Proxies in Negotiation

Jul 23, 2019

When involved in a divorce negotiation people frequently use terms of the negotiation as proxies for measuring deeper issues and needs that they are afraid to talk about. 

For example, some clients see time with the kids as a proxy of how much they are valued as a parent or how good a parent the other person thinks they are.  Some see the amount of spousal support or the division of marital assets as a proxy for how much their contribution to the marriage was or is valued by their spouse.  

These proxies are ever present.  And they are very tricky. They are tricky because the proxies are often inaccurate, and they are being used differently by each party. 

For example, money may mean acknowledgement of the value of raising kids to one spouse, but not the other.  Time with the kids may represent an acknowledgement of equal parenting skill for one parent, but not have that meaning for the other.  When this is the case and it is not revealed, the parties often are missing the point of what the other is saying. 

It becomes easy to see how this creates a lot of the conflict, tension, miscommunication, and misundertanding in a divorce negotiation.  Understanding these proxies is the point of “mining for interests” that collaborative attorneys are trained to discuss with clients.  Good collaborative attorneys can uncover these proxies and then help the clients see them.  One of the tricky parts of divorce or any human conflict is that our proxies often obscure our actual deeper concerns even from ourselves. But once uncovered we can find solutions that address the actual needs, instead of just arguing about the proxies.  This uncovering of proxies and problem solving around underlying needs for both parties may be the heart of what makes a collaborative attorney and the collaborative process different than an adversarial attorney and process. Some collaborative professionals even refer to this process of breaking down these proxies as identifying the “conversation that we’re not having” or the “conversation that we need to have” to highlight that the deeper, obscured, and often unspoken needs of the parties are really driving the conflict, not the surface proxy issues.

Time with the kids is about actual time with the kids, but it is often about other things as well.  Money is about paying the bills, but it is often about other things as well.  We need to understand what those “other things” are, so we can help address them, whether with the concrete things like time and money or with less concrete things like expressions of gratitude, expressions of value as a parent, or acknowledgement of a spouse’s contributions to the life that the family built.  

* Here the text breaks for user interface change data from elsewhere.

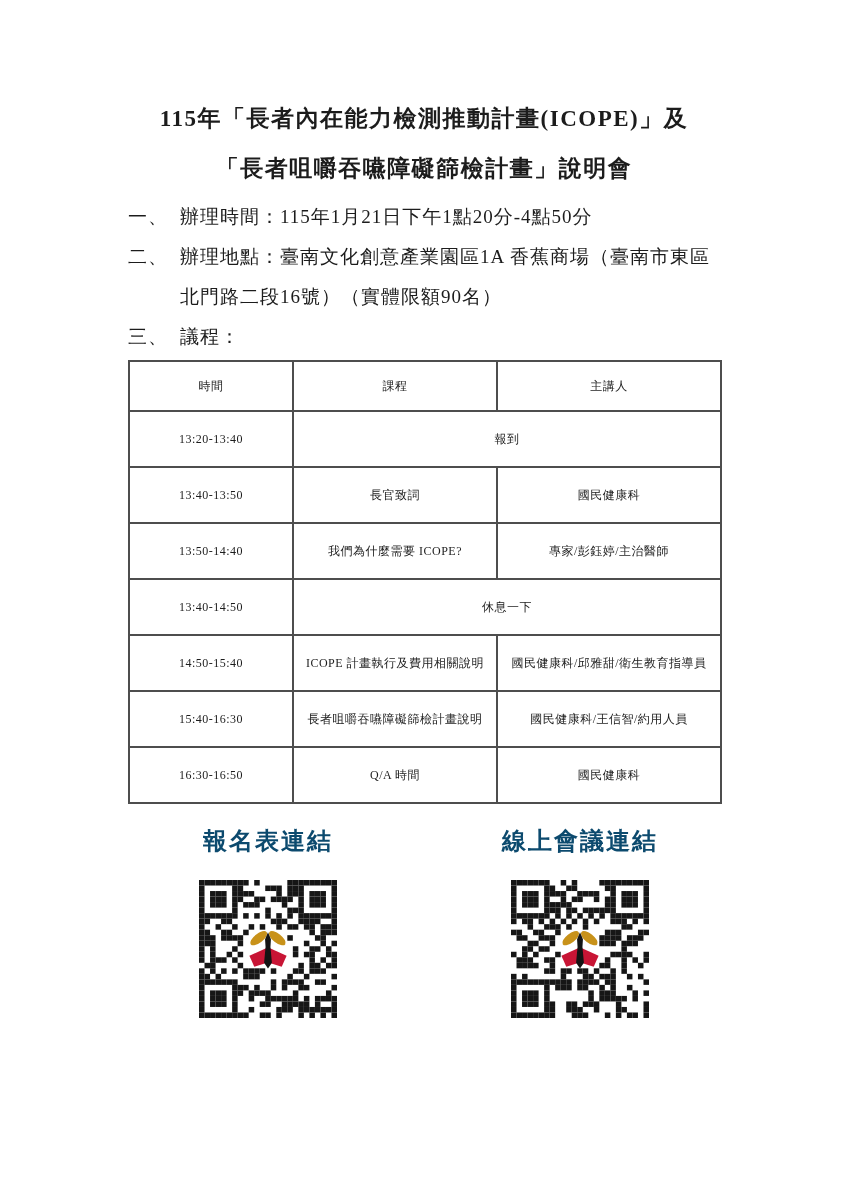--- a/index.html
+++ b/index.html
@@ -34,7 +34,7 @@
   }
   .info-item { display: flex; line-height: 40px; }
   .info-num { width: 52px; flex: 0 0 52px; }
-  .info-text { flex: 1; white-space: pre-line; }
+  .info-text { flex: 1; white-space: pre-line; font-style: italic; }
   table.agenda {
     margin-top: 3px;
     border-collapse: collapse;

Sometimes for clients the negotiation of a divorce is actually emotionally about trying to redress the hurtful dynamics of the marriage after the fact. Some clients are trying to “fix” in divorce what they didn’t like about the marriage. In this dynamic, time with kids and money become a means of measuring gratitude, contrition, absolution, forgiveness, recognition, value and many other feelings that the parties do not feel were sufficient in the marriage. 

There is no divorce process that can promise that old hurts from the marriage will be resolved or that all of the deeper needs of the clients will be met.  But, in the intimacy of a divorce negotiation, identifying those proxies and the associated deeper issues is often the only way to remove them as barriers to a successful resolution of a divorce.  Until they are uncovered and addressed, these deeper needs often serve as hidden barriers to resolution. This technique of getting to the heart of the matter instead of misguided arguing about proxies typically makes for more efficient, less drawn out, and therefore less expensive divorce negotiations in the collaborative process. 

If you would rather efficiently address the heart of the matter in your divorce negotiation instead of just arguing about proxies, then consider the collaborative divorce process.